- Born: Spartanburg, South Carolina. U.S.
- Other name: Princess Pamela
- Occupations: Restaurateur Chef Author

= Pamela Strobel =

Pamela Strobel (born circa 1928), also known as Princess Pamela, is an American chef and cookbook author. She is best known for her authentic Southern cooking served in her New York City restaurant The Little Kitchen. Strobel also published a cookbook in 1969, Princess Pamela's Soul Food Cookbook that was featured in the Smithsonian Institution's National Museum of American History's exhibit, "Food: Transforming the American Table 1950-2000."

== Early life ==
Born in Spartanburg, South Carolina, Strobel was mainly raised by her grandmother, Addie, until she was 10 years old. Her birthname may have been Addie Mae Strobel. Strobel's mother Rosella, whose nickname was Beauty, worked as the head pastry chef at Spartanburg's Elite Restaurant. Rosella moved to Boston shortly after Strobel was born for more work and left Strobel in the care of her mother, Addie. Rosella had fallen ill and died at the age of 28 when Strobel was 10. Strobel's grandmother, Addie, died a year or two later.

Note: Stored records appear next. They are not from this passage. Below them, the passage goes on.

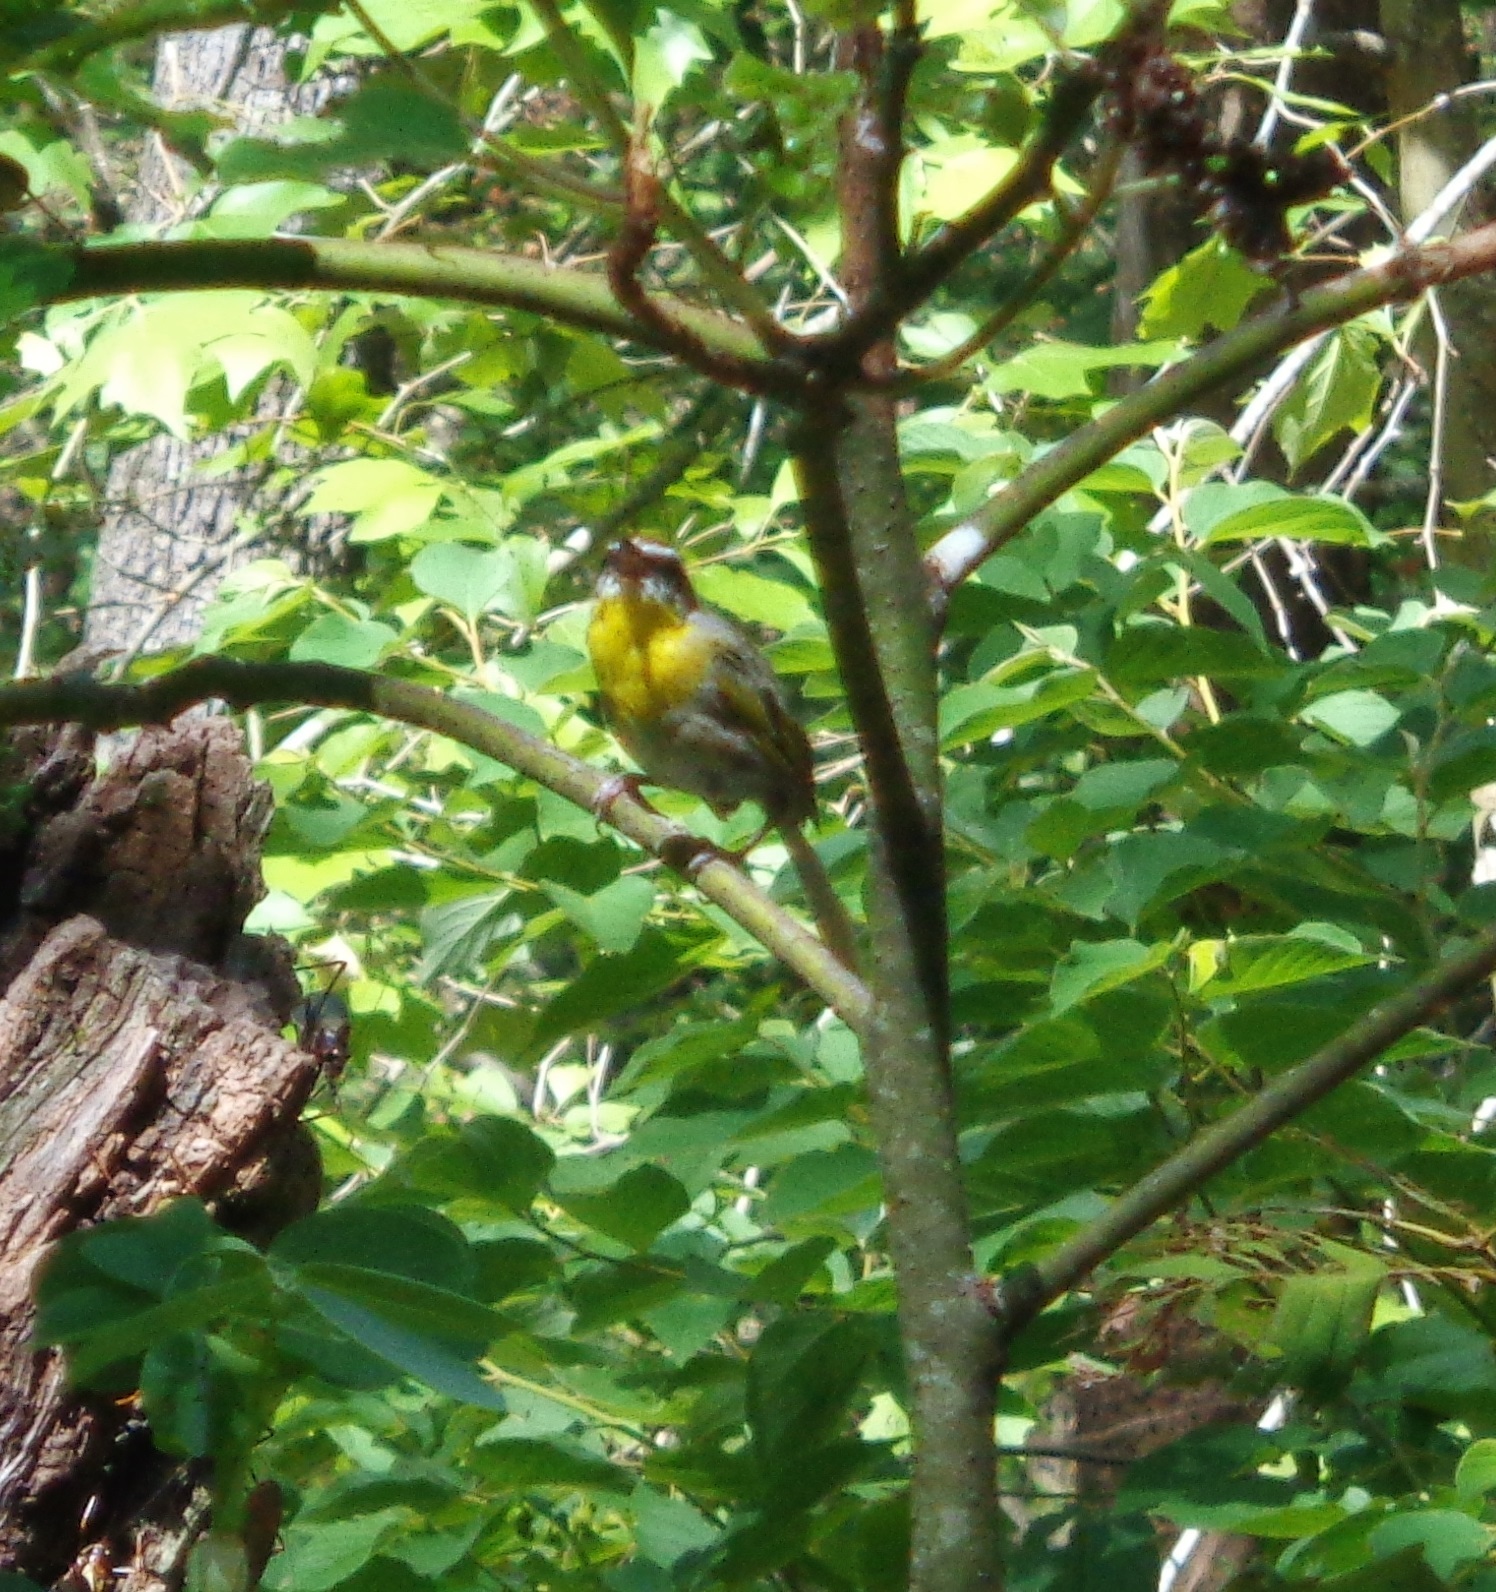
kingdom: Animalia
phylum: Chordata
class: Aves
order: Passeriformes
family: Parulidae
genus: Basileuterus
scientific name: Basileuterus rufifrons
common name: Rufous-capped warbler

After her mother and grandmother's death, Strobel traveled North and survived by doing various restaurant jobs along the way. Before making her way to New York City in 1950, Strobel worked at R. J. Reynolds tobacco plant in Winston-Salem, North Carolina, and other establishments in Virginia Beach and Newport News, Virginia.

Once in New York City, Strobel worked in a chemical factory during the day and a restaurant at night where her friend Visee Dubois danced.

== The Little Kitchen ==
In 1965, Strobel opened The Little Kitchen at 242 E 10th Street in Lower Manhattan's East Village. The soul food restaurant was around 120 sqft and only sat around 12-15 people. The restaurant's main dish was fried chicken with collard greens and black-eyed peas for . Strobel did not let just anyone into her restaurant. All customers had to knock before being let in by Strobel and any customer who she didn't find agreeable she'd kick out. The Little Kitchen also doubled as a jazz club and Strobel would sometimes sing.

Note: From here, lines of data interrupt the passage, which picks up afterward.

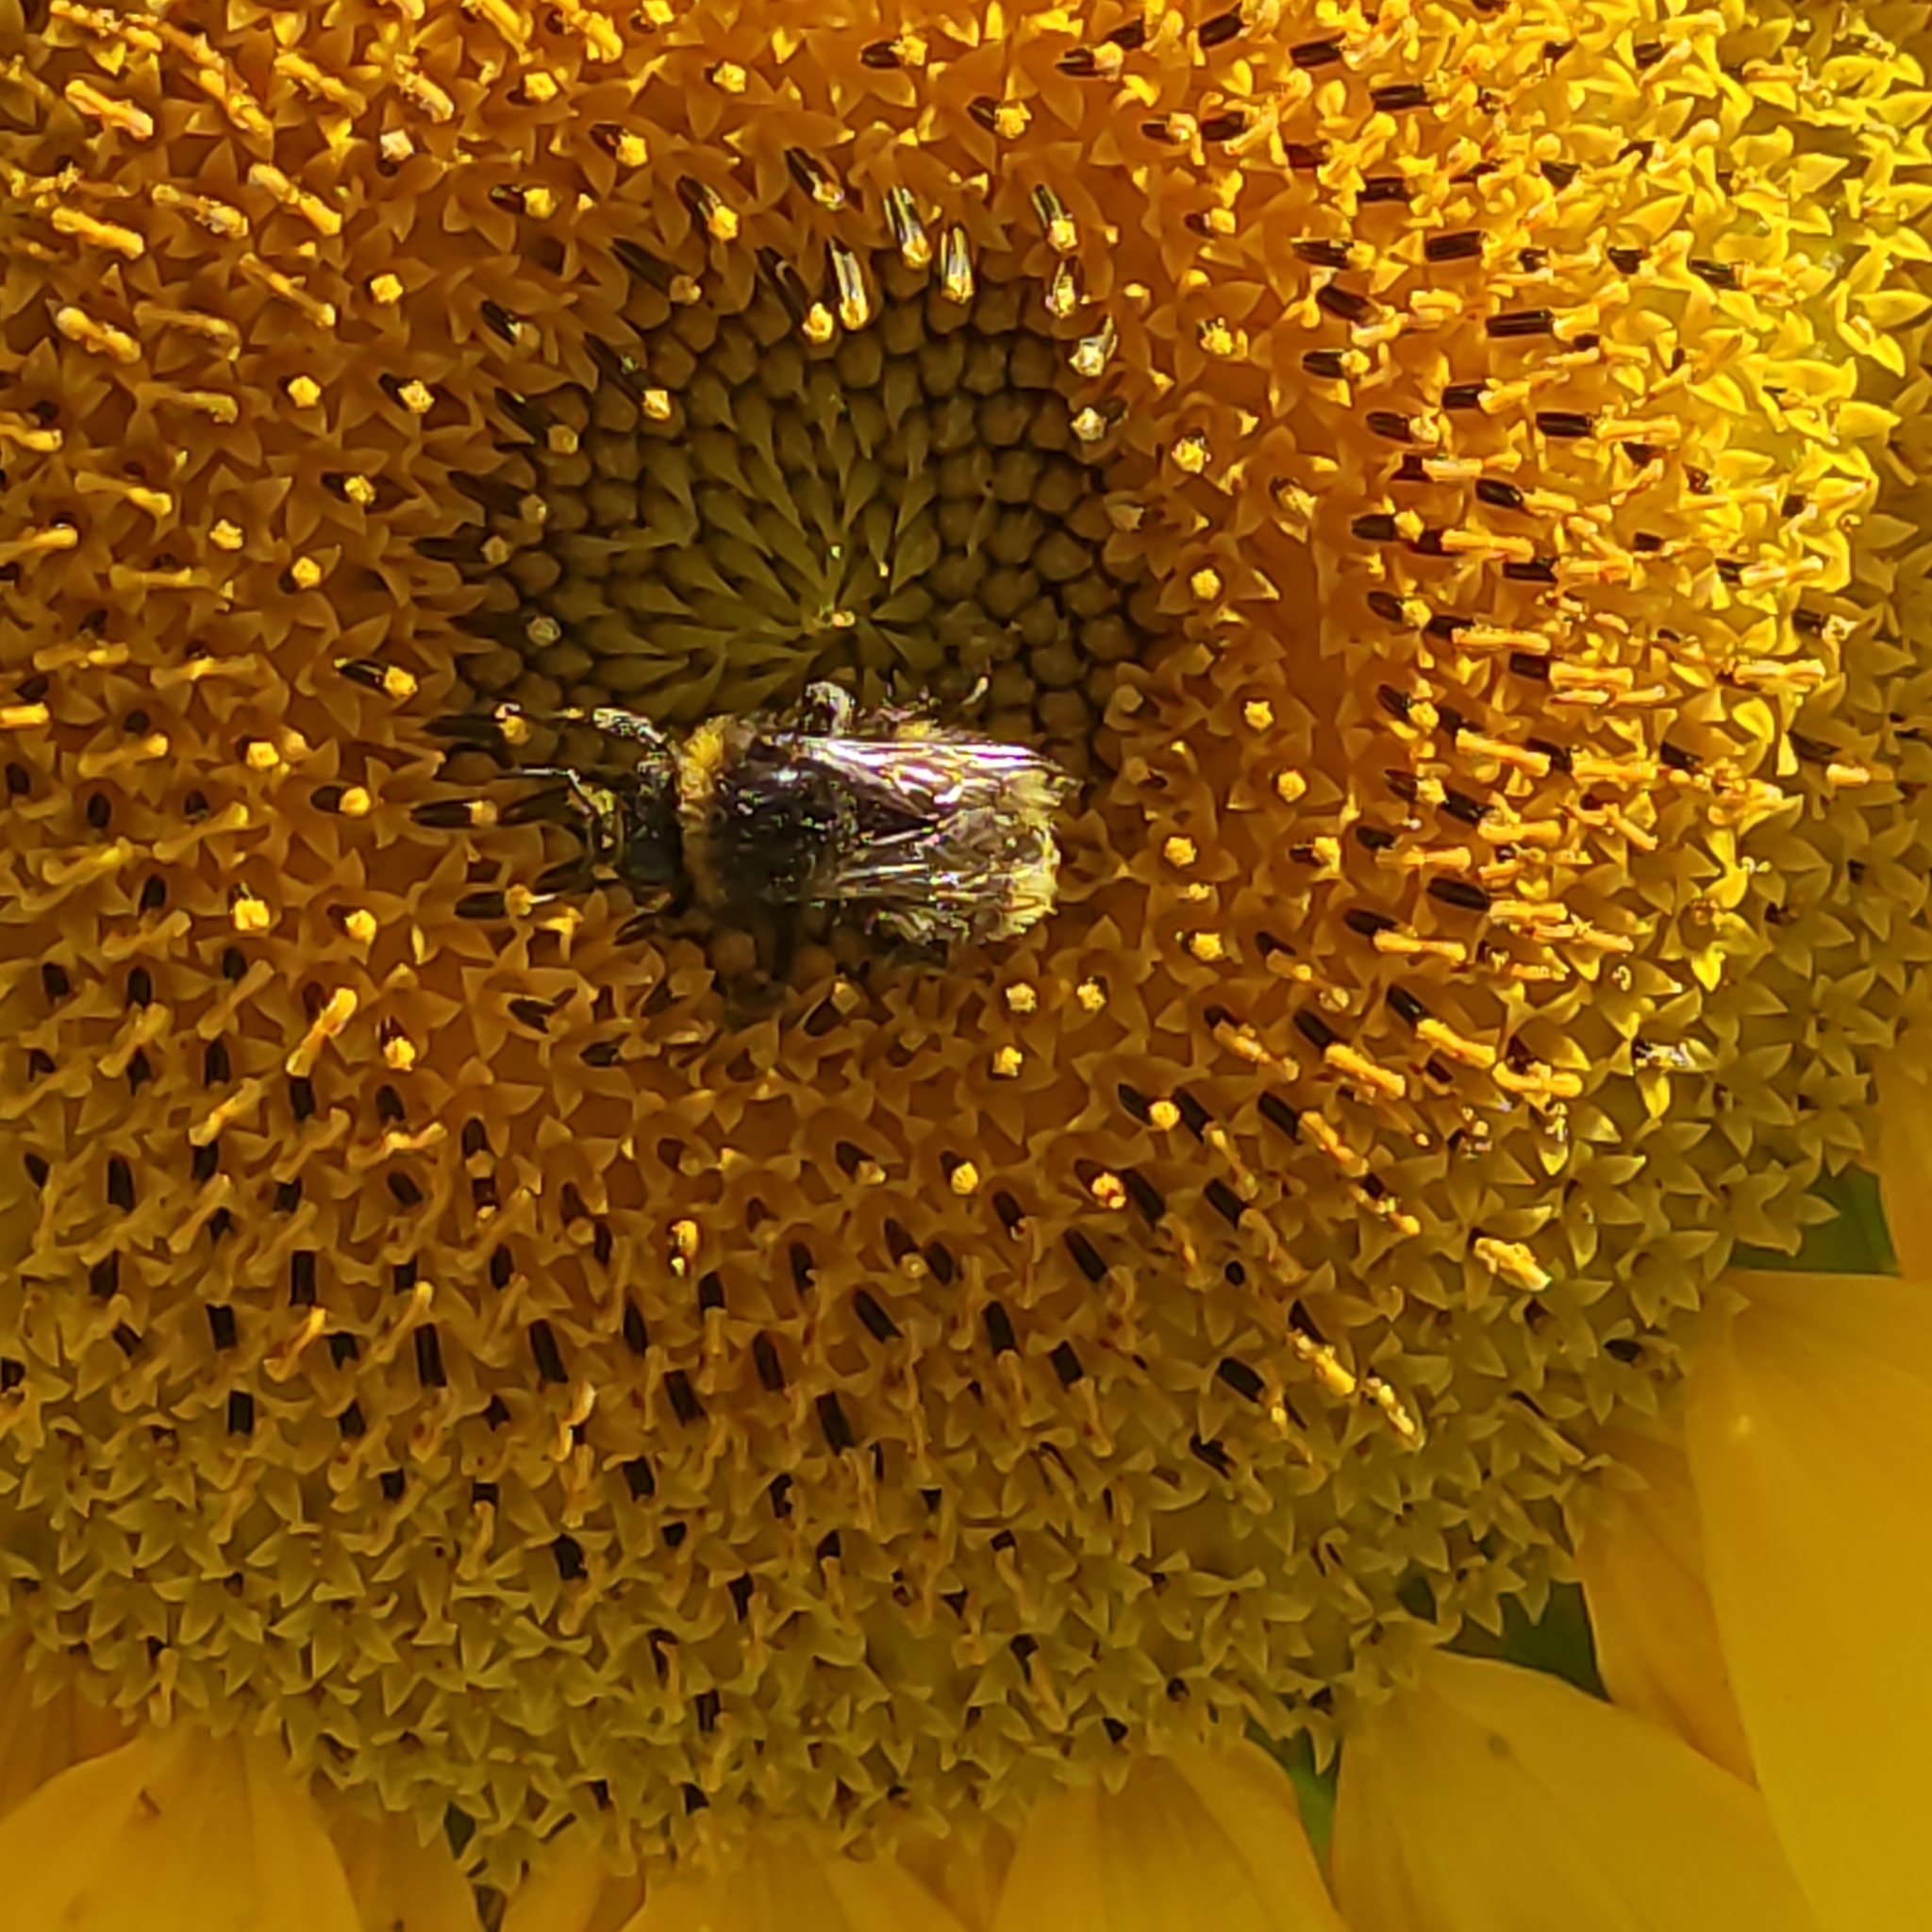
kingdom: Animalia
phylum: Arthropoda
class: Insecta
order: Hymenoptera
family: Apidae
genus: Bombus
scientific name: Bombus terrestris
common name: Buff-tailed bumblebee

The Little Kitchen had many famous customers, including but not limited to Lee Radziwill, Monique Van Vooren, Julius Monk, Skitch Henderson, Pearl Bailey, Tom Wolfe, Diana Ross, Gloria Steinem, and Andy Warhol.

In 1969, Strobel's book Princess Pamela's Soul Food Cookbook was published by New American Library.

Strobel is seen briefly in the background of Sheila McLaughlin’s She Must Be Seeing Things (1987) singing her own song along with percussionists, which is the only known time she was caught on film.

In 1989, Strobel moved her restaurant to East Houston Street, facing Katz’s Delicatessen and changed the name from "The Little Kitchen" to "Southern Touch."

Strobel closed Southern Touch for unknown reasons in 1998. Her whereabouts after the closure are a mystery, therefore, it's uncertain if she lived past 1998.

== Princess Pamela's Soul Food Cookbook ==
Strobel's cookbook, Princess Pamela's Soul Food Cookbook, was first published by Signet in 1969. The book has almost 150 recipes and predominantly highlights Black Southern cuisine. Strobel also wrote poems to accompany her recipes throughout the book.

After finding a vintage copy of the cookbook in 2004, Matt and Ted Lee, founders of the Lee Brothers Boiled Peanuts Catalogue, decided to republish Strobel's cookbook in 2017 with Rizzoli.